A couple of decades ago, a fairly well-known composer commissioned Wim to write an opera about the American religious sect called the Shakers. He wrote the libretto (loosely based on Hawthorne’s story “The Shaker Bridal”), but the composer never got around to writing the score and eventually died. Even so, Wim’s fascination with the Shakers continued. He was especially attracted to the group’s commitments to egalitarianism, pacifism, and economic justice.

While we were writing for educational publishers, Wim was assigned to edit and compile a book of source materials about the Shakers. The same small publisher paid him to do a similar book about the Mexican War, and Pat did another one about American slavery. By the time we had completed these three books, we had enough information on hand to write a novel about the Shakers, set in their heyday during the 1840s.
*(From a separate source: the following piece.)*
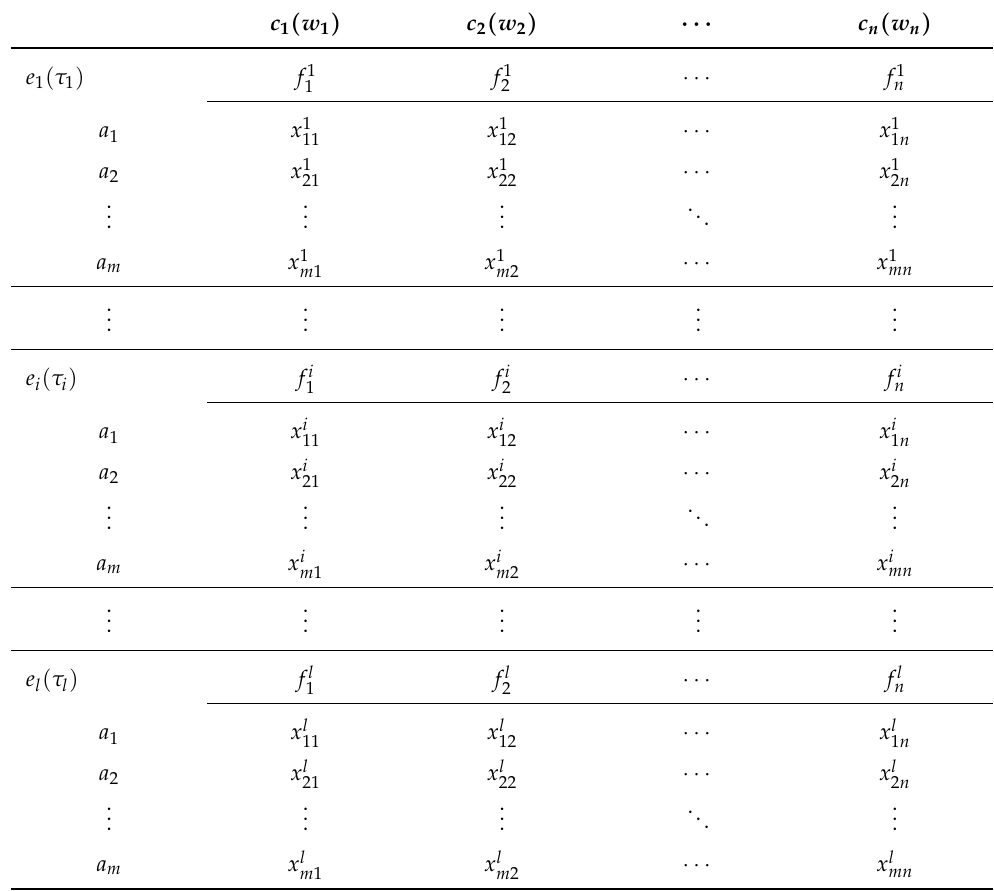
Table 4. The Chaotic MAGDM Information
So we wrote our YA novel Anna’s World, which portrayed the title heroine’s life among the Shakers. We published Anna’s World through ChironBooks in July 2009. (That’s another whole story—for some other time.)

Anna’s World has won three national awards, is already turning up in libraries, and looks set to do well. We drew on our mythology research again for our newest release, The Taker and the Keeper. We have a hefty list of upcoming titles, several of them inspired by the work we did as educational writers.
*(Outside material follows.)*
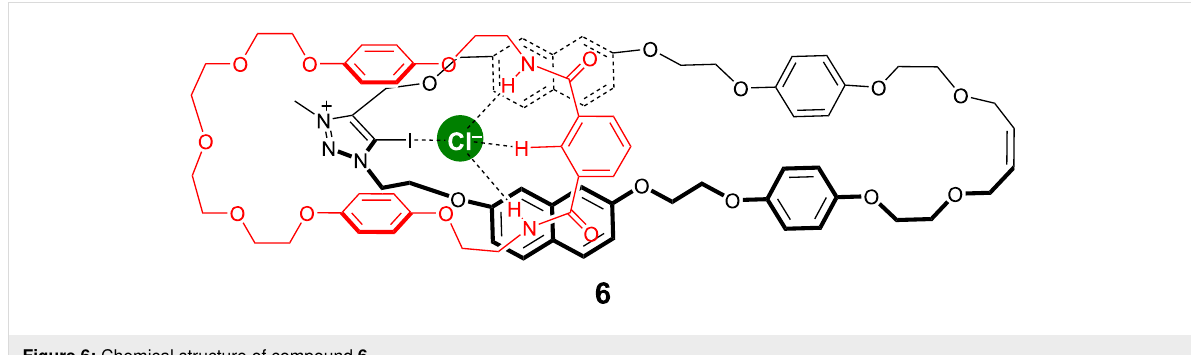
Figure 6: Chemical structure of compound 6 .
Although we began with books for adults, we’ve discovered that we really like writing for young people. Madeline L’Engle’s oft-quoted line puts it best: “You have to write the book that wants to be written. And if the book will be too difficult for grown-ups, then you write it for children.”

Maybe someday we’ll get rich and famous, but even if we don’t, we expect to survive as writers. Most importantly, we expect to have a great time doing it.